Neun weitere Tastmodelle sollen folgen, wenn es nach Hogrefe geht: Das Rathaus, das Haus der Bürgerschaft, die Stadtwaage oder der Dom, um nur einige Bauten zu nennen. Die bronzenen Modelle sollen dann an den Fassaden der Häuser angebracht werden, darunter sollen in Brailleschrift historische Informationen stehen. „Daraus kann sich etwas Touristisches entwickeln. Das kann für Bremen ein großes Plus sein“, sagt Thomas Hogrefe, der seit mehr als 20 Jahren Modelle für Architekten und Städte baut. „Ich bin leidenschaftlicher Bremer, und es liegt mir sehr am Herzen, dass Bremen vorankommt.“
Erklärungen in Brailleschrift
Seine lokalkolorierte Kreativität drückt sich auch in einem anderen Modell aus: einem ovalen, barrierefreien Stadtmodell der historischen Innenstadt Bremens, das die bauliche Vielfalt der Altstadt abbildet, betrachtet und ertastet werden kann. Gezeigt wird die Stadt von der Kunsthalle bis zur Sparkasse am Brill, Teile des Walls und auch der Weser. Am Rand sollen in Blindenschrift Erklärungen zu den einzelnen touristischen Attraktionen zu lesen sein.

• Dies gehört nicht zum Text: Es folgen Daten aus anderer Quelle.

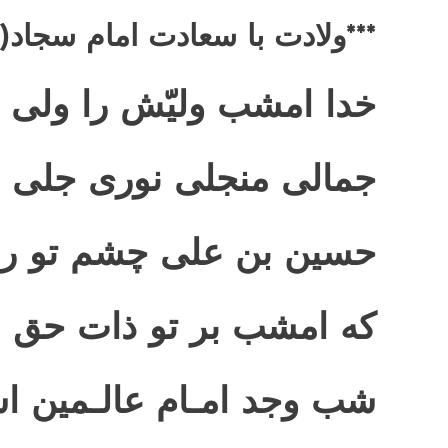
***ولادت با سعادت امام سجاد(
خدا امشب ولیّش را ولی د
جمالی منجلی نوری جلی د
حسین بن علی چشم تو ر
که امشب بر تو ذات حق ع
شب وجد امـام عالـمین 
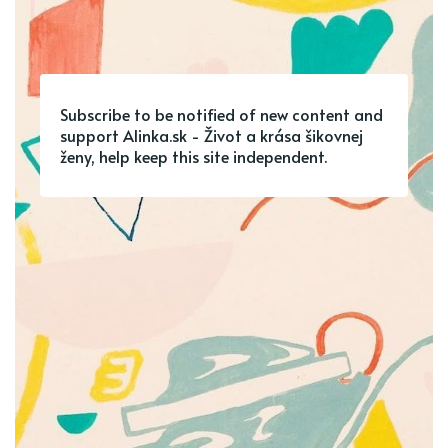
Subscribe to be notified of new content and
support Alinka.sk - Život a krása šikovnej
ženy, help keep this site independent.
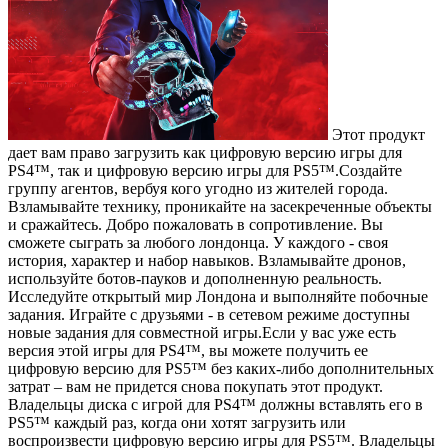
Этот продукт
дает вам право загрузить как цифровую версию игры для
PS4™, так и цифровую версию игры для PS5™.Создайте
группу агентов, вербуя кого угодно из жителей города.
Взламывайте технику, проникайте на засекреченные объекты
и сражайтесь. Добро пожаловать в сопротивление. Вы
сможете сыграть за любого лондонца. У каждого - своя
история, характер и набор навыков. Взламывайте дронов,
используйте ботов-пауков и дополненную реальность.
Исследуйте открытый мир Лондона и выполняйте побочные
задания. Играйте с друзьями - в сетевом режиме доступны
новые задания для совместной игры.Если у вас уже есть
версия этой игры для PS4™, вы можете получить ее
цифровую версию для PS5™ без каких-либо дополнительных
затрат – вам не придется снова покупать этот продукт.
Владельцы диска с игрой для PS4™ должны вставлять его в
PS5™ каждый раз, когда они хотят загрузить или
воспроизвести цифровую версию игры для PS5™. Владельцы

Derzeit ist dieses ovale Modell noch ungefähr in DIN-A3-Größe und aus bronzefarbenem Kunststoff zu bewundern, wenn es aber nach Hogrefe geht, soll es bald in Bronze an der Bürgerschaft neben dem Kiosk stehen und 240 mal 140 Zentimeter groß sein. „Oval deshalb, damit die Menschen sich nicht verletzen, wenn sie mal dagegen laufen, außerdem ist der Mittelteil hohl, und diese Tischform erlaubt es auch Rollstuhlfahrern, nah an das Modell heranzufahren.“
Und der Standort könnte nach den Vorstellungen von Hogrefe ein Ort der Begegnung werden. Neben dem kleinen Modell gibt es auch bereits eines in der geplanten Größe. Es zeigt ein Luftbild der Innenstadt und eine vereinfachte, dreidimensionale Darstellung des St.-Petri-Doms. Auf der Umrandung dieser Innenstadtkarte haben Ausstellungsbesucher ihre Kommentare hinterlassen: „Super Idee!“, ist da zu lesen. „Ein sehr gutes Projekt, das Bremen gut zu Gesicht stünde.“ „Schöne Idee, nicht nur für Touristen.“ Keine Ablehnung ist wahrzunehmen, höchstens mal Unverständnis: „Ich versteh's nicht!“
Das im kleinen Maßstab bereits vorhandene Modell zeigt eine abstrakte Darstellung der Stadt, wenn aber das große Modell kommen soll, werden die markanten Gebäude, die Plätze und Straßen fein und detailliert ausgearbeitet sein. „Ich habe einen sehbehinderten Ingenieur im Boot, der mich berät“, erzählt Hogrefe, „ich möchte nicht, dass es nachher heißt: ,Nice try'.“ Netter Versuch.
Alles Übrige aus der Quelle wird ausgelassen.